High volume of large projects planned

The report projects construction activity in the non-residential sector will remain strong across the forecast period, given the high volume of large projects planned and underway in most regions of the country.

“Engineering construction demands are projected to cycle lower in the short term before rebounding in middle years, in line with the schedule of planned transit projects in Ontario and British Columbia, as well as utility projects in New Brunswick, Nova Scotia and British Columbia,” states the report.

High demand in the ICI sector is being created by high levels of investment in the construction of institutional and government buildings, and by a rebound in commercial building construction as the economy returns to growth, says BuildForce.
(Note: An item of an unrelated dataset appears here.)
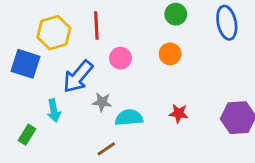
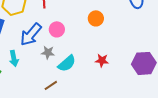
pink circle: (120, 58) -> (57, 29), moved
cyan semicircle: (129, 118) -> (67, 63), turned 144

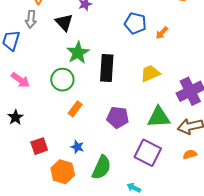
Non-residential employment is projected to grow almost continuously across the forecast period, reaching a peak of seven per cent above 2023 levels by 2033.


19 per cent induced growth

Ferreira identified another source of growth in the non-residential sector – induced growth created by those federal-provincial housing initiatives.

BuildForce modelling suggests increased demand for infrastructure created by the supplemental housing construction will prompt labour force growth in the non-residential sector of about 19 per cent.

By 2033, the industry’s overall hiring requirements are expected to reach 351,800 due to the retirement of approximately 263,400 workers, or 21 per cent of the current labour force, and growth in worker demand of more than 88,000.

Based on historical trends, Canada’s construction industry is expected to draw an estimated 266,300 first-time entrants aged 30 and younger, leaving the industry with a possible retirement-recruitment gap of 85,500 workers.




The report notes women accounted for just five per cent of the onsite construction workforce in 2023, although their numbers are rising in the broader construction workforce. Ferreira said concerted efforts from all players have begun to address the broader recruitment gap as well as the deficit of workers from underrepresented demographics.

“We continue to see rising new entrants, and that really does speak to not only the collective efforts of the industry to draw more people into the trades, but also the efforts of governments to help the industry through a number of support programs, the Canadian Apprenticeship Service being one at a federal level,” he said.